そこを狙って、我らが全軍をもって潰す!!
はああああぁぁぁ──!?
なんであいつら、我らよりも先に地上にいるのだ!?
あのフロアは転移を阻害する仕様になっていたから、戻るにしても大量の魔物が配置された通路を突破しなければならなかったはずだ。
最下層へ進めば転移できる場所もあったが、そこまでの階段はかなり長いし、我らが居住区画を目の前にして、何も調べずに無視して帰るとも思えん。
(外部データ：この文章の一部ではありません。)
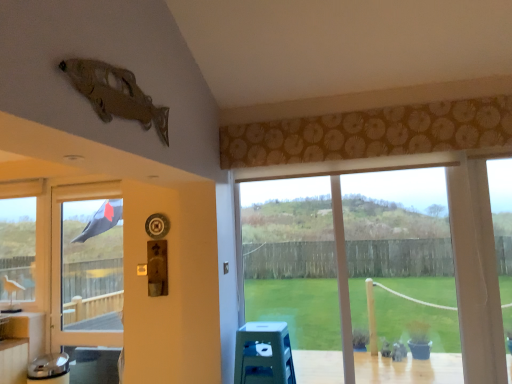
Question: Visually, is black fabric screen door at left positioned to the left or to the right of clear glass window at left, arranged as the second window when viewed from the front?

Choices:
 (A) left
 (B) right

Answer: (B)

Question: Considering the positions of black fabric screen door at left and clear glass window at left, the first window positioned from the left, in the image, is black fabric screen door at left taller or shorter than clear glass window at left, the first window positioned from the left,?

Choices:
 (A) tall
 (B) short

Answer: (A)

Question: Estimate the real-world distances between objects in this image. Which object is farther from the clear glass window at left, arranged as the second window when viewed from the front?

Choices:
 (A) blue plastic stool at lower center
 (B) transparent glass window at center, the 1th window when ordered from front to back
 (C) black fabric screen door at left

Answer: (B)

Question: Estimate the real-world distances between objects in this image. Which object is farther from the blue plastic stool at lower center?

Choices:
 (A) black fabric screen door at left
 (B) transparent glass window at center, the second window viewed from the back
 (C) clear glass window at left, which is the 2th window from right to left

Answer: (C)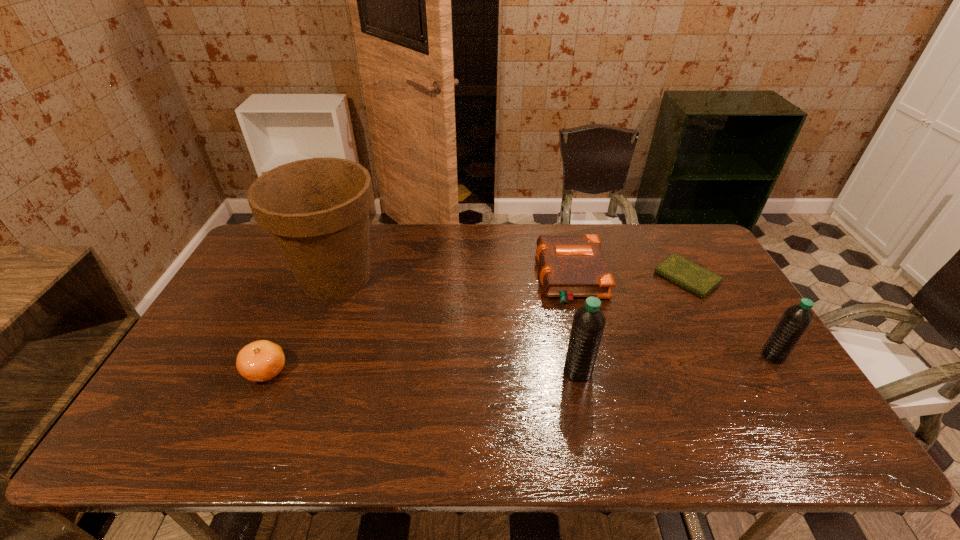
Locate an element on the screen. This screenshot has width=960, height=540. empty space that is in between the fifth tallest object and the shortest object is located at coordinates (629, 277).

The image size is (960, 540). I want to click on empty location between the Bible and the tallest object, so click(x=453, y=277).

This screenshot has height=540, width=960. In order to click on vacant area that lies between the flowerpot and the second tallest object in this screenshot , I will do `click(457, 324)`.

Where is `free space that is in between the shorter water bottle and the flowerpot`? The image size is (960, 540). free space that is in between the shorter water bottle and the flowerpot is located at coordinates (554, 316).

I want to click on empty location between the shortest object and the clementine, so click(x=476, y=325).

This screenshot has height=540, width=960. Identify the location of free space between the fourth tallest object and the fifth tallest object. (419, 324).

At what (x,y) coordinates should I click in order to perform the action: click on free space between the Bible and the flowerpot. Please return your answer as a coordinate pair (x, y). Image resolution: width=960 pixels, height=540 pixels. Looking at the image, I should click on (453, 277).

Locate an element on the screen. This screenshot has height=540, width=960. free space between the left water bottle and the tallest object is located at coordinates (457, 324).

Find the location of a particular element. Image resolution: width=960 pixels, height=540 pixels. vacant space in between the taller water bottle and the clementine is located at coordinates point(422,371).

Locate an element on the screen. object that is the fourth closest to the diary is located at coordinates (317, 210).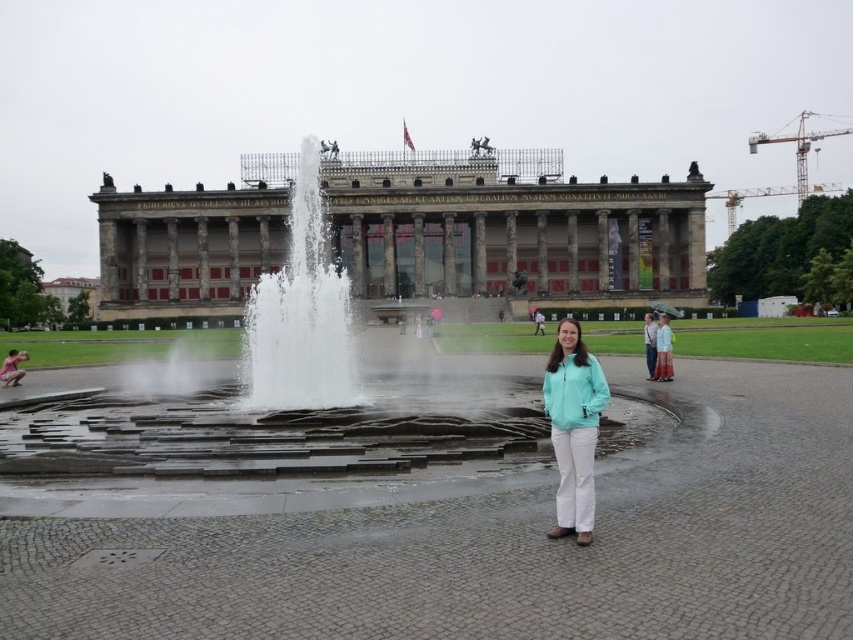
Question: Which of these objects is positioned closest to the teal fabric jacket at center?

Choices:
 (A) marble building at center
 (B) white stone fountain at center

Answer: (A)

Question: Does white stone fountain at center lie in front of teal fabric jacket at center?

Choices:
 (A) yes
 (B) no

Answer: (B)

Question: Which point appears closest to the camera in this image?

Choices:
 (A) (262, 397)
 (B) (556, 376)

Answer: (B)

Question: Among these points, which one is farthest from the camera?

Choices:
 (A) (596, 426)
 (B) (310, 355)

Answer: (B)

Question: Is white stone fountain at center wider than teal fabric jacket at center?

Choices:
 (A) no
 (B) yes

Answer: (B)

Question: Is marble building at center closer to camera compared to white stone fountain at center?

Choices:
 (A) yes
 (B) no

Answer: (B)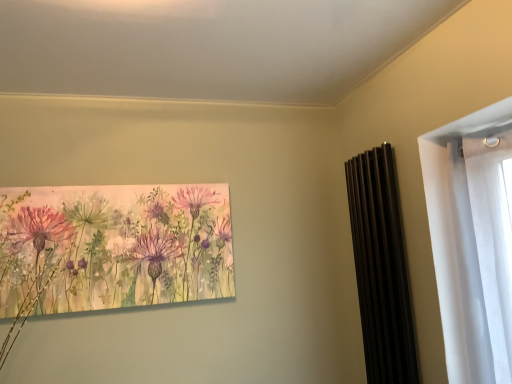
Question: Considering their positions, is black matte radiator at right located in front of or behind watercolor painting of flowers at center?

Choices:
 (A) behind
 (B) front

Answer: (B)

Question: Is black matte radiator at right wider or thinner than watercolor painting of flowers at center?

Choices:
 (A) wide
 (B) thin

Answer: (A)

Question: Which is correct: black matte radiator at right is inside watercolor painting of flowers at center, or outside of it?

Choices:
 (A) outside
 (B) inside

Answer: (A)

Question: Looking at their shapes, would you say watercolor painting of flowers at center is wider or thinner than black matte radiator at right?

Choices:
 (A) wide
 (B) thin

Answer: (B)

Question: Considering the positions of point (182, 238) and point (347, 195), is point (182, 238) closer or farther from the camera than point (347, 195)?

Choices:
 (A) farther
 (B) closer

Answer: (B)

Question: In the image, is watercolor painting of flowers at center positioned in front of or behind black matte radiator at right?

Choices:
 (A) behind
 (B) front

Answer: (A)

Question: Based on their sizes in the image, would you say watercolor painting of flowers at center is bigger or smaller than black matte radiator at right?

Choices:
 (A) big
 (B) small

Answer: (B)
本来なら何も無い場所を、延々と探索することになっていただろう。
どのみち、こんなに早く戻って来られるはずは無いのに……。
ともかく我々が地上に辿り着いたら、空から魔物が大量に降ってきて、阿鼻叫喚の地獄絵図になっていた。
ええぃ、魔物の死体が邪魔で、前に進めん。
ここは攻撃魔法で吹き飛ばそう。
しかしこのダンジョンの出入り口周辺を、ぐるりと囲んでいる結界は一体……。
強力すぎて、すぐには解除できないぞ……。
仕方が無い。
空を飛べる者や転移できる者は、先行して人間共の町へ!!
って……おや?
何か無数の光が──。
ぎゃああああああああ────っ!?
……そ、そんな、我らが魔族の精鋭が全滅……だと!?
残ったのはこの我と、我が従魔であるサンダザとガイラガだけだ。
なんとか防御結界が間に合ってよかった……。
……おのれぇ、こうなったら我自らが彼奴を討つ!!
サンダザとガイラガは、雑魚を掃討するのだっ!!
…………惨敗でした。
逃げるだけで精一杯でした……。
許せ、我が身代わりとなって散ったガイラガよ……っ!
というか、なんなの、あいつ!?
昔戦ったことがある、勇者よりも強いんですけどぉ!?
もしかして当代の勇者は、彼奴なのか……?
あんな小生意気な幼女のクセして……っ。
ぐぬぬぬぬぬぬぬぬっ!!
彼奴の所為で、魔王様の復活も大幅に遅れることになりそうだ。
だが、これは好都合かもしれん。
人間の寿命は短い。
魔王様が復活する頃には、あの化け物もこの世にはいないはずだ。
魔王様が復活した遠い未来には、最早邪魔者はいない。
その時こそ、我らが魔族の春だ!
……そう思っていた頃が、我にもありました……。
なんでまだいるの、あいつ……?
なんだか書いているうちに可愛くなってきた……。でも、次に出てきた時に生き残れるのかは未定。